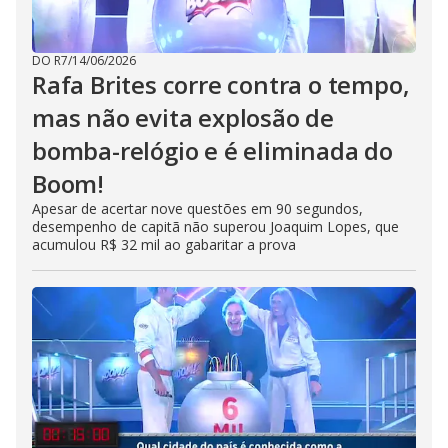
DO R7
/
14/06/2026
Rafa Brites corre contra o tempo,
mas não evita explosão de
bomba-relógio e é eliminada do
Boom!
Apesar de acertar nove questões em 90 segundos,
desempenho de capitã não superou Joaquim Lopes, que
acumulou R$ 32 mil ao gabaritar a prova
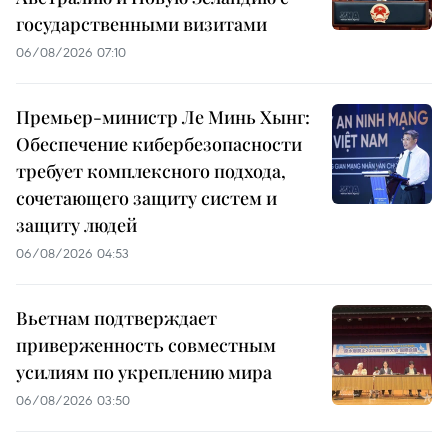
государственными визитами
06/08/2026 07:10
Премьер-министр Ле Минь Хынг:
Обеспечение кибербезопасности
требует комплексного подхода,
сочетающего защиту систем и
защиту людей
06/08/2026 04:53
Вьетнам подтверждает
приверженность совместным
усилиям по укреплению мира
06/08/2026 03:50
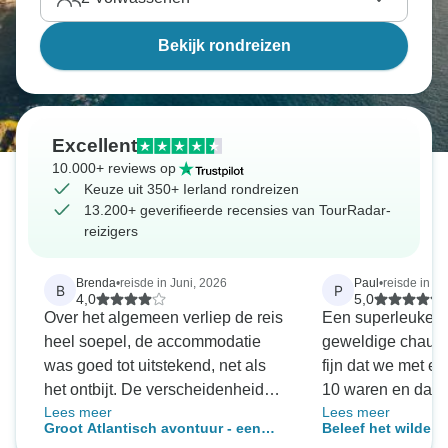
de Aran Islands en de eilanden van Great Skellig, of
luister tijdens je bezoek aan de Giant's Causeway
Bekijk rondreizen
naar de mythes en legendes van het groene eiland.
Excellent
10.000+ reviews op
Keuze uit 350+ Ierland rondreizen
13.200+ geverifieerde recensies van TourRadar-
reizigers
Brenda
•
reisde in Juni, 2026
Paul
•
reisde in Ju
B
P
4,0
5,0
Over het algemeen verliep de reis
Een superleuke t
heel soepel, de accommodatie
geweldige chauffe
was goed tot uitstekend, net als
fijn dat we met e
het ontbijt. De verscheidenheid
10 waren en dat we
Lees meer
Lees meer
aan dingen om te doen en te zien
hoefden te regel
Groot Atlantisch avontuur - een
Beleef het wilde Ie
was uitzonderlijk, altijd heel goed
graag gezien dat h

Aim of the task: Extract every line of text from all of the data above, reproducing each one without any change, and leave the pictures out of your answer.

Solution for this problem:
DO R7
/
14/06/2026
Rafa Brites corre contra o tempo,
mas não evita explosão de
bomba-relógio e é eliminada do
Boom!
Apesar de acertar nove questões em 90 segundos,
desempenho de capitã não superou Joaquim Lopes, que
acumulou R$ 32 mil ao gabaritar a prova
государственными визитами
06/08/2026 07:10
Премьер-министр Ле Минь Хынг:
Обеспечение кибербезопасности
требует комплексного подхода,
сочетающего защиту систем и
защиту людей
06/08/2026 04:53
Вьетнам подтверждает
приверженность совместным
усилиям по укреплению мира
06/08/2026 03:50
de Aran Islands en de eilanden van Great Skellig, of
luister tijdens je bezoek aan de Giant's Causeway
Bekijk rondreizen
naar de mythes en legendes van het groene eiland.
Excellent
10.000+ reviews op
Keuze uit 350+ Ierland rondreizen
13.200+ geverifieerde recensies van TourRadar-
reizigers
Brenda
•
reisde in Juni, 2026
Paul
•
reisde in Ju
B
P
4,0
5,0
Over het algemeen verliep de reis
Een superleuke t
heel soepel, de accommodatie
geweldige chauffe
was goed tot uitstekend, net als
fijn dat we met e
het ontbijt. De verscheidenheid
10 waren en dat we
Lees meer
Lees meer
aan dingen om te doen en te zien
hoefden te regel
Groot Atlantisch avontuur - een
Beleef het wilde Ie
was uitzonderlijk, altijd heel goed
graag gezien dat h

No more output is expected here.